Some of the details appeared in the December 12, 2012 issue of the Canora Courier.
“The couple paid a contractor $45,500 to build a 600-square-foot addition. With very little of the actual work done, the contractor left the province. Many lists of materials that the Buryms thought had been paid for by the contractor, were not and they were forced to pay again. In total, they were left with a partially finished addition and a mortgage for $65,000 and they didn’t have any access to any more money to complete the project.
“What happened to this young family touched a lot of people and many wanted to help, said Schick at the time.
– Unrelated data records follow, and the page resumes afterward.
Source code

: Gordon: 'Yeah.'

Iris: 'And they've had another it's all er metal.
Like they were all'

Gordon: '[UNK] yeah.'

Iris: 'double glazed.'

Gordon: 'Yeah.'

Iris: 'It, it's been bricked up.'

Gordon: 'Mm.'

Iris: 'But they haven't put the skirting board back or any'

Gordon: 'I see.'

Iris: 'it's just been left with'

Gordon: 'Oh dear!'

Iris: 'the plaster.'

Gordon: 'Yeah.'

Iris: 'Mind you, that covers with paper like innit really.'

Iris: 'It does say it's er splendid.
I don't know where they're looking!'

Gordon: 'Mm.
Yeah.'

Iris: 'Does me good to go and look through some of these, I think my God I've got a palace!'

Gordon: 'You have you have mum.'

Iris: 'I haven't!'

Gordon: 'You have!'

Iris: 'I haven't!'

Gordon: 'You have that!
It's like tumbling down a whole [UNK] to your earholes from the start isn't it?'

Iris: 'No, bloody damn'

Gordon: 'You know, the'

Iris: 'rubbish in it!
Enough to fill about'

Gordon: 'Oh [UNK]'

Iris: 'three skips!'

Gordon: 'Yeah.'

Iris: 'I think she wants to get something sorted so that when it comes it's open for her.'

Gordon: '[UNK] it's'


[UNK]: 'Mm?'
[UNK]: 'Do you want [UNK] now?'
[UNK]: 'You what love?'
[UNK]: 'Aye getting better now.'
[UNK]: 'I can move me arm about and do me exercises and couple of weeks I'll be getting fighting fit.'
Even before the first article on the situation was published, a number of tradespeople had already volunteered their services to put on the roof and enclose the addition.”
Looking back on the Burym project, Schick had a simple explanation for the satisfaction he gets from being a volunteer.
“The satisfaction comes from seeing the need of that young couple and being able to fill that need.”
The Yorkton-Melville Volunteer Recognition Awards were created by MP Cathay Wagantall as part of the Canada 150 celebrations, with certificates and medallions presented at the first ceremony in October 2017.
“To date, I have been honoured to recognize more than 40 very special people in Yorkton-Melville with the Volunteer Recognition Awards,” said Wagantall. “The recipients of the commemorative medals and certificates were nominated by their communities, peers, friends and families, for their time and talents dedicated to fundraising projects, service organizations and special causes.
“While 2020 didn’t allow me to hold a public ceremony, this year’s recipients deserve no less recognition. Knowing how vital our volunteers are, I’m so pleased to again be able to honour those who have been so committed to bettering our communities.”